Dr. Listernick: During this admission, results showed that he had a mitochondrial mutation at the 3243 position of the mitochondrial genome typical of mitochondrial myopathy, encephalopathy, lactic acidosis, and stroke syndrome (MELAS). There are several mutations in the mitochondrial DNA that correlate with the clinical syndrome we call MELAS. Results also indicated that the sample had 88% mutant load, meaning that 88% of the mitochondrial DNAs in the circulating white blood cells had mutant DNA.
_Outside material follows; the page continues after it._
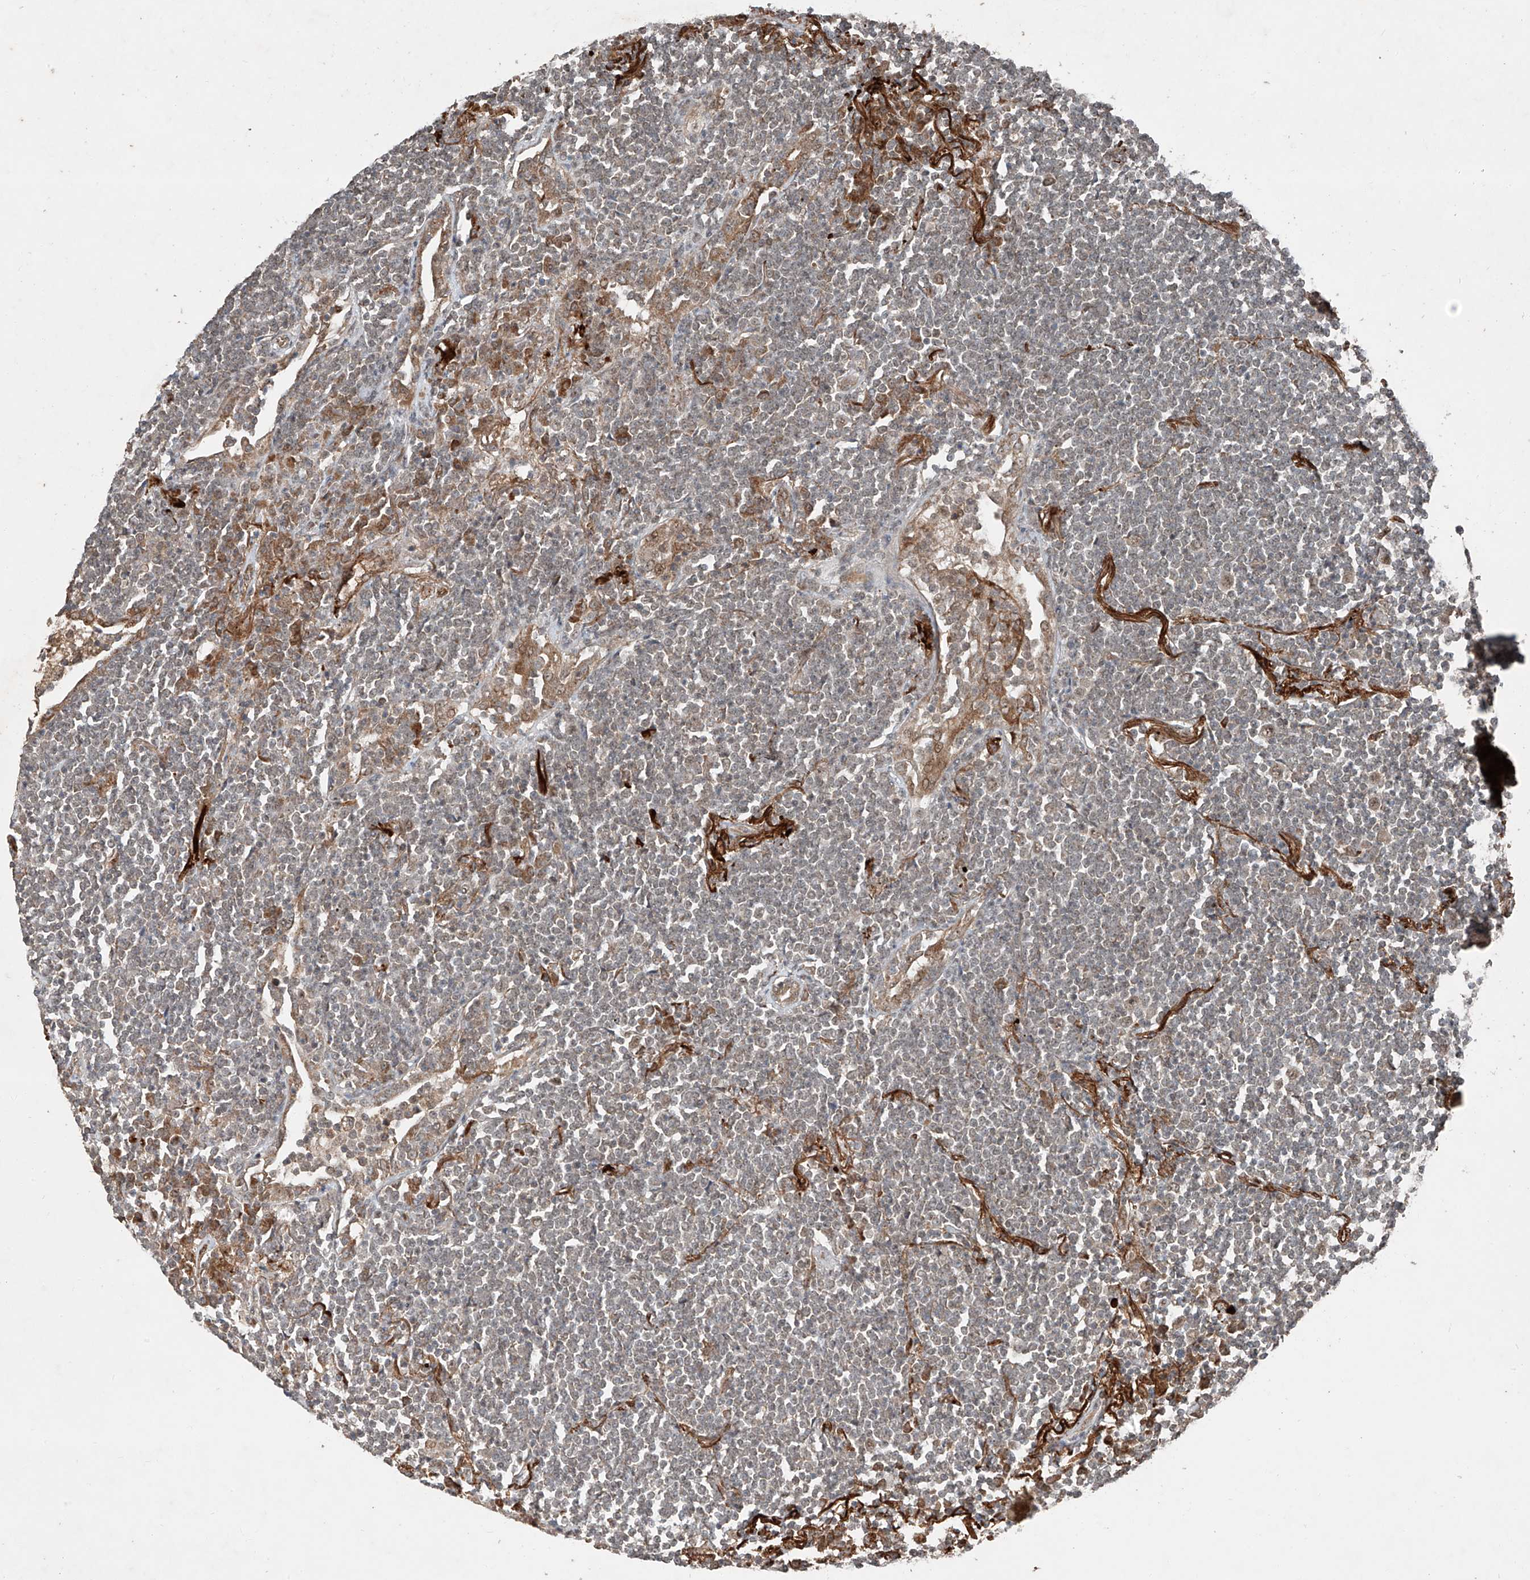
{"staining": {"intensity": "weak", "quantity": "25%-75%", "location": "nuclear"}, "tissue": "lymphoma", "cell_type": "Tumor cells", "image_type": "cancer", "snomed": [{"axis": "morphology", "description": "Malignant lymphoma, non-Hodgkin's type, Low grade"}, {"axis": "topography", "description": "Lung"}], "caption": "Tumor cells reveal low levels of weak nuclear expression in about 25%-75% of cells in human low-grade malignant lymphoma, non-Hodgkin's type.", "gene": "ZNF620", "patient": {"sex": "female", "age": 71}}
Dr. Burton: Just to be clear, this does not mean that other body tissues, such as the brain or muscle, have similar mutant loads; any organ may be involved. This mutation displays maternal inheritance and clinical phenotypes may vary dramatically within families; this particular mutation has also been associated with diabetes and deafness.
Dr. Listernick: Is there any treatment available?
Dr. Burton: There are at least a couple of papers that suggest some benefit of coenzyme Q10 in patients with MELAS; a few suggest that intravenous arginine at the time of the stroke-like episodes may be beneficial; and some authorities suggest chronic arginine might be beneficial. However, this is purely anecdotal. We do ask the patients to take carnitine and multivitamin supplements.
Dr. Listernick: Thank you, everyone.